[Records from a data collection]
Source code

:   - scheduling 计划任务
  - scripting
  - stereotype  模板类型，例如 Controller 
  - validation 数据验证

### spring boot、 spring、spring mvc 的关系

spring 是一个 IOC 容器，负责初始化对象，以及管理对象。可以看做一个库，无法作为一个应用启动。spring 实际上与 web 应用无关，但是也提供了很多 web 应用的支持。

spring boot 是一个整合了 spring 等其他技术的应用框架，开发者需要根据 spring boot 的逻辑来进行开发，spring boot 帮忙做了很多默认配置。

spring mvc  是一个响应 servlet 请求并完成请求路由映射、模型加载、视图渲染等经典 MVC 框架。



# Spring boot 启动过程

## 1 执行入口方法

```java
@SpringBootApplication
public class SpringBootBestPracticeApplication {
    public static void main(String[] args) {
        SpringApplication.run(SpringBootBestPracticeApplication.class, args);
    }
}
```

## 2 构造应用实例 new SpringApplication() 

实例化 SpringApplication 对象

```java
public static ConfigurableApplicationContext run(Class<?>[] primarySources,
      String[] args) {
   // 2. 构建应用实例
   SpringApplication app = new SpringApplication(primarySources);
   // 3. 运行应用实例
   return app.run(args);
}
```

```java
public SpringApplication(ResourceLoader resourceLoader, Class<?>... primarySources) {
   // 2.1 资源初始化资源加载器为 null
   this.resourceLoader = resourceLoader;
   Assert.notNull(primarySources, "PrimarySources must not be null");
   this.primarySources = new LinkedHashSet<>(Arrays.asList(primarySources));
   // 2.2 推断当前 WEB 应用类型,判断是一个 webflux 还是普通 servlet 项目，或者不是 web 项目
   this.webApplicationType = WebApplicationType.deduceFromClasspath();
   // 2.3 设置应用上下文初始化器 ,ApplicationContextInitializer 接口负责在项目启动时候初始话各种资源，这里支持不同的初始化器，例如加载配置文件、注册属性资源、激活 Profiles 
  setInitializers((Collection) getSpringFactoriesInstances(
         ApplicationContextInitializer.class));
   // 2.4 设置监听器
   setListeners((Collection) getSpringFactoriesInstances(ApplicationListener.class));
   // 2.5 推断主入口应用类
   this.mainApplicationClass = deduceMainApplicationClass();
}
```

Problem requirements: Retrieve each line from the records above where the word "public" occurs.

Worked solution:
public class SpringBootBestPracticeApplication {
    public static void main(String[] args) {
public static ConfigurableApplicationContext run(Class<?>[] primarySources,
public SpringApplication(ResourceLoader resourceLoader, Class<?>... primarySources) {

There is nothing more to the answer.